When Mansoor looked at himself in the mirror at home, he saw a dark, small, pathetic person, an ugly person, a person who shouldn’t have lived. He saw that these feelings had nothing to do with the bomb. This was who he was.





AYUB AZMI’S RESPONSE TO TERROR


   MARCH 2003–OCTOBER 2003





CHAPTER 23



Ayub and Tara had been planning the rally for months, even before Mansoor had joined the NGO. To see it on the horizon excited them. Then, in March, it happened.

Ayub and Tara came to the roads near the India International Centre worked up and expectant—having not slept the previous night, having stayed up reading selections from Gandhi’s Autobiography, Ambedkar’s essays, the speeches of MLK and Malcolm X and Muhammad Ali. “It’s so touching, the sense of empowerment Islam gave to all these colonial people, to slaves. America’s attempt to crush Islam is an attempt to destroy the self-esteem of the rising, conquered people,” Ayub had said. Tara had nodded her head in agreement.

Then, in the late morning, right before the rally began, Ayub faxed the police about the protest from the market near the site of the event; this was a loophole activists exploited. You were supposed to inform the police about any rally you held, but there was no statute on exactly when you told them, as long as it was before and in writing.

Doing it in person was too dangerous since the police would ask you to lead them to the rally.

Yet, when Ayub joined the crowd on the road—hundreds of men and women chanting and holding up signs—he found the police already there, battalions pouring forth from Gypsies and coming up to the protesters, asking them questions and gently herding them onto the sidewalk. “You can’t do that,” Ayub said. “It’s a nonviolent protest.”

“You shut up, you terrorist,” a policeman—younger than Ayub, livid with youth—said.

Ayub was wearing his skullcap.

Ayub made to attack him but a couple of older policemen, blasé in their interaction with the disaffected, pushed him aside.

“Arrest me,” Ayub said, holding out his wrists.

“You’re not worth an arrest,” a policeman with gray hair said, stepping out to shout at a pimply activist who started running at the bark from the policeman.

Then something terrible happened on that spring day.

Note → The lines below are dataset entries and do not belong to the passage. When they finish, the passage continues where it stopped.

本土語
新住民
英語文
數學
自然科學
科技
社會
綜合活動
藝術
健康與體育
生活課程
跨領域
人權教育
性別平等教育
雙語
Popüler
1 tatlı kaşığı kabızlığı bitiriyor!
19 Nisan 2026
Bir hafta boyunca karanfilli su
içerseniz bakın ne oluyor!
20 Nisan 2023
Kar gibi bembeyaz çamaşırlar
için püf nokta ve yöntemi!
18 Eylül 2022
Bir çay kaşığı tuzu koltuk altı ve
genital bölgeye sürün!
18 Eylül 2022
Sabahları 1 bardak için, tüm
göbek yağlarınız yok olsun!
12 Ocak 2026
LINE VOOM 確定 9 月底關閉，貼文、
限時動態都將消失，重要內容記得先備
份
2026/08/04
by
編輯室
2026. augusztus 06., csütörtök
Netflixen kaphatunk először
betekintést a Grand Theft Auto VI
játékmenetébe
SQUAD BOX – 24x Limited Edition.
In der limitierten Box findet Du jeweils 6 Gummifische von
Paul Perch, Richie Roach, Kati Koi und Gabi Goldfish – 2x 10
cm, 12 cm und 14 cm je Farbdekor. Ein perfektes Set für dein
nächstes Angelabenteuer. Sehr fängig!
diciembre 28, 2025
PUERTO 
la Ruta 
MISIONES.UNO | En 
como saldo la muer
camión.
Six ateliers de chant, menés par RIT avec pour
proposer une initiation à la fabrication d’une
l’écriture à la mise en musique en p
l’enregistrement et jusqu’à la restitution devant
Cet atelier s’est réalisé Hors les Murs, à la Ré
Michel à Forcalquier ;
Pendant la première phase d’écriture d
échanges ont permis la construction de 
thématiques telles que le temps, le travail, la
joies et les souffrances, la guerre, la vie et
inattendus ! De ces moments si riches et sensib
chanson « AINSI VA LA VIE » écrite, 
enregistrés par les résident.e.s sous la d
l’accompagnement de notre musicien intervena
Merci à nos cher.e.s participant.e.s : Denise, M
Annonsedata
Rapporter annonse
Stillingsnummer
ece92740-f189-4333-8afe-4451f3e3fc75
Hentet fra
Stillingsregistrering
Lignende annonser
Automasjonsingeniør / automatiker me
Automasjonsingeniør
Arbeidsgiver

The crowd dispersed.



The next day when Tara and Ayub opened the paper, there wasn’t even a mention of the protest.



Tara and Ayub debated what had happened with the members of the NGO—all of them, including Mansoor, had attended the disappointing protest—and fell privately into despair. Ayub began to believe that nonviolence didn’t work. He’d had this feeling for a long time but had said nothing to Tara about it. In the NGO room, where they often met to kiss before meetings—they had still never made love—he scolded her. “I knew it wouldn’t work.”

“I didn’t personally tell people not to come,” she said bitterly.

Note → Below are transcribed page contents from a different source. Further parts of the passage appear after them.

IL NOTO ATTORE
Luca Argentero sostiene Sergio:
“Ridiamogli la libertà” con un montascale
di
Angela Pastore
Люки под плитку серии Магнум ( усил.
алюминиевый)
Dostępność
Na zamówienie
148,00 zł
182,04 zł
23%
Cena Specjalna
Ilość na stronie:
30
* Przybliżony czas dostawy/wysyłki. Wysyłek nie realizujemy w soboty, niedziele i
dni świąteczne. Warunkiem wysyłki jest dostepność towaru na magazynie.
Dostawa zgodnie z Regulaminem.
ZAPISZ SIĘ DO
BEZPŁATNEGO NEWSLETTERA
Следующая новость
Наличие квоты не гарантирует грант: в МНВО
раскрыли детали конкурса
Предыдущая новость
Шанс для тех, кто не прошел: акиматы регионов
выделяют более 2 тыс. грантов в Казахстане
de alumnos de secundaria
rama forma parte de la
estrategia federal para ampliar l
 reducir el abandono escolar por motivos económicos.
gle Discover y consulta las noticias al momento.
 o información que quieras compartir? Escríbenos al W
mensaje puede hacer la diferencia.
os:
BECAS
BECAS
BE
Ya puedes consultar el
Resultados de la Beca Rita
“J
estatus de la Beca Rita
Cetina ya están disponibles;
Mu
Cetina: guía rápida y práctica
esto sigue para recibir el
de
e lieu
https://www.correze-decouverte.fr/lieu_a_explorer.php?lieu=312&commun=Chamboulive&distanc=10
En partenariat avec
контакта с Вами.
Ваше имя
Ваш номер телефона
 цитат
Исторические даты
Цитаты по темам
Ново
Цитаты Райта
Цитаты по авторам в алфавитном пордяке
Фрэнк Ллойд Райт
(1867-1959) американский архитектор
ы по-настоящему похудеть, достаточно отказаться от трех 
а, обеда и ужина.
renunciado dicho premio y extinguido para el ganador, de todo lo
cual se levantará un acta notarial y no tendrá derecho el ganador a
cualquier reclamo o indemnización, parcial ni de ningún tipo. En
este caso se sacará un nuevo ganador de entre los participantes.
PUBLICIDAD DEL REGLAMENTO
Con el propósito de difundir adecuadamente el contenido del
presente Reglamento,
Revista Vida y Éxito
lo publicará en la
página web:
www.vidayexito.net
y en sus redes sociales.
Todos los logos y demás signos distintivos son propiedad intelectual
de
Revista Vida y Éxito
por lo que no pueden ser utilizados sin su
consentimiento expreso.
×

“But we should have known.”

“You prepared for it too!”

Ayub went on ranting for a while—frothing, gesticulating, blaming Tara for her na?veté, for her earnestness—till he finally stopped. “I’m sorry.” He lived like this—in these explosions of passion. He was a passionate person.

Nevertheless, his loss of faith in nonviolence cut deep. He believed nonviolence suffered the fundamental problem of having no traffic with the media. The media reveled in sex and violence—how could nonviolence, with its graying temples and wise posture, match up?

Ayub tried to come up with alternatives—nonviolent spectacles, theater, protests—but all these needed participants and an audience.

He was not prepared when, a week later, Tara broke things off with him.